__Try it__: Hand back every line from the beginning of the data below through the line containing "323 526 23.70", word for word and free of pictures.

__Given data__:
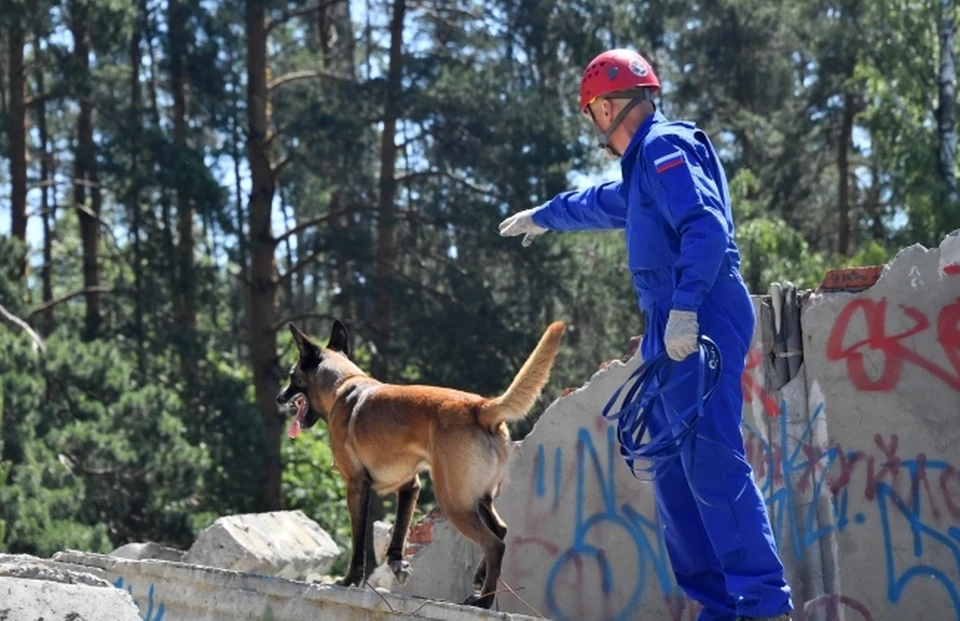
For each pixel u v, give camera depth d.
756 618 5.00
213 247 25.92
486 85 25.38
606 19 28.11
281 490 23.42
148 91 31.58
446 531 7.52
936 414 6.36
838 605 6.40
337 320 7.04
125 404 18.83
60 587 3.77
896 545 6.35
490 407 5.88
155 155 23.30
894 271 6.50
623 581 7.00
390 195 25.62
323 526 23.70
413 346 24.12
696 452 5.10
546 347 5.80
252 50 25.77
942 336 6.38
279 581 5.96
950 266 6.39
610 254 26.11
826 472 6.50
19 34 23.53
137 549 10.52
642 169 5.24
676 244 5.20
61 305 28.28
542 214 6.20
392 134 26.19
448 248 27.09
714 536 5.09
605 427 7.14
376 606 5.57
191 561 9.67
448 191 25.59
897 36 21.39
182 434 21.75
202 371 23.56
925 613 6.26
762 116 33.38
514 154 24.45
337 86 25.94
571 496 7.18
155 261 24.69
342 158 25.72
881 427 6.45
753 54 34.38
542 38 27.66
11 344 18.52
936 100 21.36
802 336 6.65
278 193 28.50
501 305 24.72
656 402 5.39
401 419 6.14
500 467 5.98
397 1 26.75
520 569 7.21
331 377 6.61
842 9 29.30
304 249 26.47
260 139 25.42
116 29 23.41
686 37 34.56
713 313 5.15
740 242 21.86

__Written solution__:
For each pixel u v, give camera depth d.
756 618 5.00
213 247 25.92
486 85 25.38
606 19 28.11
281 490 23.42
148 91 31.58
446 531 7.52
936 414 6.36
838 605 6.40
337 320 7.04
125 404 18.83
60 587 3.77
896 545 6.35
490 407 5.88
155 155 23.30
894 271 6.50
623 581 7.00
390 195 25.62
323 526 23.70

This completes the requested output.